Australia’s Emissions Reduction Law critical for climate goal
The House of Representatives of Australia is moving ahead with passing of Labor’s bill that will enshrine emissions reductions targets for 2030 and 2050 for the country. The development followed after the Greens signaled of supporting the legislation and Liberal MP Bridget Archer confirmed she would “cross the floor”. A bill to enshrine the center-left Labor Party’s pledge to reduce country’s greenhouse gas emissions by 43 per cent below 2005 levels by 2030 was the first legislation to be introduced to the Parliament’s last week session for the first time since May elections.
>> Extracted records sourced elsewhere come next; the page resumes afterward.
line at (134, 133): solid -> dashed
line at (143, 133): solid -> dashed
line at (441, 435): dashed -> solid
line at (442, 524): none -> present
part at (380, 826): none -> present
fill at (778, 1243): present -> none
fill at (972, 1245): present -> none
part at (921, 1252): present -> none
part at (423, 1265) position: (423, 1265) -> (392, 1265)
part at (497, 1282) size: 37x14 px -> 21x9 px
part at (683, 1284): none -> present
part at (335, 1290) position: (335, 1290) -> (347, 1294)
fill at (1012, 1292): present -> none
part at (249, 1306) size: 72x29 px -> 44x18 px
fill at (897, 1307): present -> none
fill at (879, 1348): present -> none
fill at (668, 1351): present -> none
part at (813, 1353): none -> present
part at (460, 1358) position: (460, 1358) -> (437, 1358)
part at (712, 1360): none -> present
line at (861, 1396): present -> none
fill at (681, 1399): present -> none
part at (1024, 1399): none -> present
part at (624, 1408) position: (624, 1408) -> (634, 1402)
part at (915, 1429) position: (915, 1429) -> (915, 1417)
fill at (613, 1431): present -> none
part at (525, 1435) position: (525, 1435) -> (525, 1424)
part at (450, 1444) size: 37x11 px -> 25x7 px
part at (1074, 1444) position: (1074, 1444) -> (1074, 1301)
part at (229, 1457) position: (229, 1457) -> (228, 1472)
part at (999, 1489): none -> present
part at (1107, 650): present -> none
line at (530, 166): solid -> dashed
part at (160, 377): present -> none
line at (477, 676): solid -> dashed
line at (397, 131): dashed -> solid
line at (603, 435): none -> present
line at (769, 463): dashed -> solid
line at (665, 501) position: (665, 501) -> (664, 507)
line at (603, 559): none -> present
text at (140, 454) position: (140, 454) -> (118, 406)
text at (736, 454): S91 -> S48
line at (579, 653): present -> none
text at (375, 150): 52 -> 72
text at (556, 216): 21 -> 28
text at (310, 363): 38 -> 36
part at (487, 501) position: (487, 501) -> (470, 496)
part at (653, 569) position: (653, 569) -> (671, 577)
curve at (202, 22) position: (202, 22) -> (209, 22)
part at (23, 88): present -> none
Enough support to the emission law
Prime Minister Anthony Albanese’s government has negotiated enough support for the passage of bill in Senate without changing the 43 per cent commitment. “I am very confident that it will be passed through the House of Representatives and through the Senate,” Albanese said to the media.
“All 12 senators of the minor Greens party, which wants a 75 per cent emissions reduction by the end of the decade, had agreed to support the amended bill,” Greens leader Adam Bandt said. “The Greens have improved a weak climate bill and we will pass it,” Bandt told the National Press Club.
“But the fight to stop Labor’s new coal and gas mines continues and, in this Parliament, the only obstacle to stronger climate action is Labor,” he added.
A booster for clean energy
Climate Change Minister Chris Bowen said expressing confidence that a “legally enforced” target would be a booster for confident investment in clean energy.
The conservative coalition in Australia led by former Prime Minister Scott Morrison, that was in power up until the election, was not ready to shift its stand from the 2015 Paris commitment to reduce emissions around 26 per cent to 28 per cent.